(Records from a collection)
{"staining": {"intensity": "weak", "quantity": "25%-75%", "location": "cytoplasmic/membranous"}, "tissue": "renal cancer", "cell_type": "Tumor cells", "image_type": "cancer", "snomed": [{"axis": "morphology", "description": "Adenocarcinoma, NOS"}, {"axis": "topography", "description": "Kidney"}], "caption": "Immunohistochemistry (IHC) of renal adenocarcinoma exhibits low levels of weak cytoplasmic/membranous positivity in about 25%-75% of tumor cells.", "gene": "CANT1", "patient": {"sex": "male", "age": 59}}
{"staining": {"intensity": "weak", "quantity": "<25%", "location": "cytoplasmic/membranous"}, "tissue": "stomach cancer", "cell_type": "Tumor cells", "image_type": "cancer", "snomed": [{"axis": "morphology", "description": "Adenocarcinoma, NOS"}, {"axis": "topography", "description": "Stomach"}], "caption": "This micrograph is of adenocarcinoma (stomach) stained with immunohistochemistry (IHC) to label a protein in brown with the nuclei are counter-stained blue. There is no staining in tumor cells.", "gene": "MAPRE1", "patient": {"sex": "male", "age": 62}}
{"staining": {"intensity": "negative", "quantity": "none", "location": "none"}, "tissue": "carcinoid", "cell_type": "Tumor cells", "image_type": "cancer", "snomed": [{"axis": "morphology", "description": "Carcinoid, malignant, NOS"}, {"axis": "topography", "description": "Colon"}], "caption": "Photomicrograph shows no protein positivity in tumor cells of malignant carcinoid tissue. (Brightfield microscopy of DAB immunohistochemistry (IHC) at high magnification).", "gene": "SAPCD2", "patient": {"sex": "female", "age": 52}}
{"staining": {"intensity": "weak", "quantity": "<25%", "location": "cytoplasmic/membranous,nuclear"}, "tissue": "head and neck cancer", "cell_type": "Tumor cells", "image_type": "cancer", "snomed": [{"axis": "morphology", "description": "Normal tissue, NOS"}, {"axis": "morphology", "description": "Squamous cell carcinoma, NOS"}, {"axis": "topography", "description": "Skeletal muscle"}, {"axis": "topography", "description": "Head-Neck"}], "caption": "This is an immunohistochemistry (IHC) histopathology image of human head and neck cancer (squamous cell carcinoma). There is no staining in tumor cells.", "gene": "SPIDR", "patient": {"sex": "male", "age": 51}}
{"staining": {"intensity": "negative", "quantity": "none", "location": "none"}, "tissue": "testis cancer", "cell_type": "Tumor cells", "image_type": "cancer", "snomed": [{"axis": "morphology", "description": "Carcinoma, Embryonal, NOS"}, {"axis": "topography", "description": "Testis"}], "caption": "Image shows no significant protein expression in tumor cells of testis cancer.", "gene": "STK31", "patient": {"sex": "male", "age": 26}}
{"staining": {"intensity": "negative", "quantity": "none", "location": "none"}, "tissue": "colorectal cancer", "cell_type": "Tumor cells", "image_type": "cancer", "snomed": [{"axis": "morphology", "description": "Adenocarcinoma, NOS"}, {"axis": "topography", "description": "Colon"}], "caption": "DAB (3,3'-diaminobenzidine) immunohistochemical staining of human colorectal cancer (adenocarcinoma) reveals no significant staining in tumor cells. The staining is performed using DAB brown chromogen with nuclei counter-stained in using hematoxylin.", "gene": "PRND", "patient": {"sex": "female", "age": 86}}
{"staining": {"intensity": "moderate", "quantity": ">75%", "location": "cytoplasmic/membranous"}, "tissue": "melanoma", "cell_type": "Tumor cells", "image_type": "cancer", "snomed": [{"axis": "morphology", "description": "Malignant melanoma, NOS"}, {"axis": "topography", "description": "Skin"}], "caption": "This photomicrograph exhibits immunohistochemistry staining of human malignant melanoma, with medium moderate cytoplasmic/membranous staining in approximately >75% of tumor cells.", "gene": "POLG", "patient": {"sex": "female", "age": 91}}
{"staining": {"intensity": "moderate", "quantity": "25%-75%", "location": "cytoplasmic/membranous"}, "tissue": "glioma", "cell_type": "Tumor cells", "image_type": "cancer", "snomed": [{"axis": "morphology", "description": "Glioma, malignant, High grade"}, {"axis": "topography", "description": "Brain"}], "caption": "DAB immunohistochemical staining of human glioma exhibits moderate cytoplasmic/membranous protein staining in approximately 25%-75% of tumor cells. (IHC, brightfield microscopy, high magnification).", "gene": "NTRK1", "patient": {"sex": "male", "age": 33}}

■ Problem to work on:
Would you please repeat all the entries exactly as written?

■ Task solution:
{"staining": {"intensity": "weak", "quantity": "25%-75%", "location": "cytoplasmic/membranous"}, "tissue": "renal cancer", "cell_type": "Tumor cells", "image_type": "cancer", "snomed": [{"axis": "morphology", "description": "Adenocarcinoma, NOS"}, {"axis": "topography", "description": "Kidney"}], "caption": "Immunohistochemistry (IHC) of renal adenocarcinoma exhibits low levels of weak cytoplasmic/membranous positivity in about 25%-75% of tumor cells.", "gene": "CANT1", "patient": {"sex": "male", "age": 59}}
{"staining": {"intensity": "weak", "quantity": "<25%", "location": "cytoplasmic/membranous"}, "tissue": "stomach cancer", "cell_type": "Tumor cells", "image_type": "cancer", "snomed": [{"axis": "morphology", "description": "Adenocarcinoma, NOS"}, {"axis": "topography", "description": "Stomach"}], "caption": "This micrograph is of adenocarcinoma (stomach) stained with immunohistochemistry (IHC) to label a protein in brown with the nuclei are counter-stained blue. There is no staining in tumor cells.", "gene": "MAPRE1", "patient": {"sex": "male", "age": 62}}
{"staining": {"intensity": "negative", "quantity": "none", "location": "none"}, "tissue": "carcinoid", "cell_type": "Tumor cells", "image_type": "cancer", "snomed": [{"axis": "morphology", "description": "Carcinoid, malignant, NOS"}, {"axis": "topography", "description": "Colon"}], "caption": "Photomicrograph shows no protein positivity in tumor cells of malignant carcinoid tissue. (Brightfield microscopy of DAB immunohistochemistry (IHC) at high magnification).", "gene": "SAPCD2", "patient": {"sex": "female", "age": 52}}
{"staining": {"intensity": "weak", "quantity": "<25%", "location": "cytoplasmic/membranous,nuclear"}, "tissue": "head and neck cancer", "cell_type": "Tumor cells", "image_type": "cancer", "snomed": [{"axis": "morphology", "description": "Normal tissue, NOS"}, {"axis": "morphology", "description": "Squamous cell carcinoma, NOS"}, {"axis": "topography", "description": "Skeletal muscle"}, {"axis": "topography", "description": "Head-Neck"}], "caption": "This is an immunohistochemistry (IHC) histopathology image of human head and neck cancer (squamous cell carcinoma). There is no staining in tumor cells.", "gene": "SPIDR", "patient": {"sex": "male", "age": 51}}
{"staining": {"intensity": "negative", "quantity": "none", "location": "none"}, "tissue": "testis cancer", "cell_type": "Tumor cells", "image_type": "cancer", "snomed": [{"axis": "morphology", "description": "Carcinoma, Embryonal, NOS"}, {"axis": "topography", "description": "Testis"}], "caption": "Image shows no significant protein expression in tumor cells of testis cancer.", "gene": "STK31", "patient": {"sex": "male", "age": 26}}
{"staining": {"intensity": "negative", "quantity": "none", "location": "none"}, "tissue": "colorectal cancer", "cell_type": "Tumor cells", "image_type": "cancer", "snomed": [{"axis": "morphology", "description": "Adenocarcinoma, NOS"}, {"axis": "topography", "description": "Colon"}], "caption": "DAB (3,3'-diaminobenzidine) immunohistochemical staining of human colorectal cancer (adenocarcinoma) reveals no significant staining in tumor cells. The staining is performed using DAB brown chromogen with nuclei counter-stained in using hematoxylin.", "gene": "PRND", "patient": {"sex": "female", "age": 86}}
{"staining": {"intensity": "moderate", "quantity": ">75%", "location": "cytoplasmic/membranous"}, "tissue": "melanoma", "cell_type": "Tumor cells", "image_type": "cancer", "snomed": [{"axis": "morphology", "description": "Malignant melanoma, NOS"}, {"axis": "topography", "description": "Skin"}], "caption": "This photomicrograph exhibits immunohistochemistry staining of human malignant melanoma, with medium moderate cytoplasmic/membranous staining in approximately >75% of tumor cells.", "gene": "POLG", "patient": {"sex": "female", "age": 91}}
{"staining": {"intensity": "moderate", "quantity": "25%-75%", "location": "cytoplasmic/membranous"}, "tissue": "glioma", "cell_type": "Tumor cells", "image_type": "cancer", "snomed": [{"axis": "morphology", "description": "Glioma, malignant, High grade"}, {"axis": "topography", "description": "Brain"}], "caption": "DAB immunohistochemical staining of human glioma exhibits moderate cytoplasmic/membranous protein staining in approximately 25%-75% of tumor cells. (IHC, brightfield microscopy, high magnification).", "gene": "NTRK1", "patient": {"sex": "male", "age": 33}}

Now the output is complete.